I did encounter a problem early on which caused me to RMA the unit for a new one. The calorie and training effect metrics which display in Garmin Connect showed things which were way off. image

Here is the data from my Garmin from the bike leg of my 70.3, notice something off? I am a decent athlete but after two hours and forty minutes I can promise that I would have burned more calories than 90. I originally opened a ticket with Garmin who directed me to Scosche. Apparently the first revision of the software the units were shipped with used a defective calculation for Calories and Training Effect, as a result Garmin simply calculated the caloric burn as if I was at rest. I got a new unit and it works better, though the training effect still seems to be off.

It is unclear how this would effect a user who was not using a Garmin device, most people mentioning issues are Garmin owners so it may be that this was limited to Garmin and other users would not notice an issue with this at all.
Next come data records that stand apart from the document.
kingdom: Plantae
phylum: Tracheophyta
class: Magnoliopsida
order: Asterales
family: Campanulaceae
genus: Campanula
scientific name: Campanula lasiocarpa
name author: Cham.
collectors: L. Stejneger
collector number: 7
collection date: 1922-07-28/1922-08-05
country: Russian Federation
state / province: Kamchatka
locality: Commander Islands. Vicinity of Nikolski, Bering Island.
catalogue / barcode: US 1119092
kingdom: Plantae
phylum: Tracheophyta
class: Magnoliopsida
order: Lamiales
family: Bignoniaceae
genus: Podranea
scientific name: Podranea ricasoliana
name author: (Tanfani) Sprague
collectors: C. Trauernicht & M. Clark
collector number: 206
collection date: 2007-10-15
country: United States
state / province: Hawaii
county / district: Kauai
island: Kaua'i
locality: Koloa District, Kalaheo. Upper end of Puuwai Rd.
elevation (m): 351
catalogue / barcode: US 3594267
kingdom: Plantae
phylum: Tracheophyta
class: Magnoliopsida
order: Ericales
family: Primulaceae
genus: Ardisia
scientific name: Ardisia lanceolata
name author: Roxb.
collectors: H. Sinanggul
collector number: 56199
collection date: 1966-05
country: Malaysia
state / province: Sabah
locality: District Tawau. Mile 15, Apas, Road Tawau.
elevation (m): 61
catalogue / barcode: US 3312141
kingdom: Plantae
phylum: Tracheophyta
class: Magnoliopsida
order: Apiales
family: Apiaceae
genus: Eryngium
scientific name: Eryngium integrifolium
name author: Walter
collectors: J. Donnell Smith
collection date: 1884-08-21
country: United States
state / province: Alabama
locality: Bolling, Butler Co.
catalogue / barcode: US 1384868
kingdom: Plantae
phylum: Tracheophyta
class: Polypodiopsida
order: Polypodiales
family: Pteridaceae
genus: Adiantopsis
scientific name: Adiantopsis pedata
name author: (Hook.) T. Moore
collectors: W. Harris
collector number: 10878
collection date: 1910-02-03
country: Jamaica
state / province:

I have one additional concern and that is the nice arm strap itself. It works as a sweat band similar to the bands that basketball players use to keep their hands free of the sweat from the upper arm. This means the strap gets soaked in salty sweat during every workout. I haven’t seen evidence of the material starting to fail or lose consistency but it is something I am going to watch.

Overall I like the transition from the chest strap to the arm band. HR readings are essentially accurate, pairing is easy and reliable, and re-charging the thing is not difficult. It isn’t perfect, no device is, but this is pretty darned good. I am comfortable recommending the product to anyone willing to spend $80 and hate chest straps.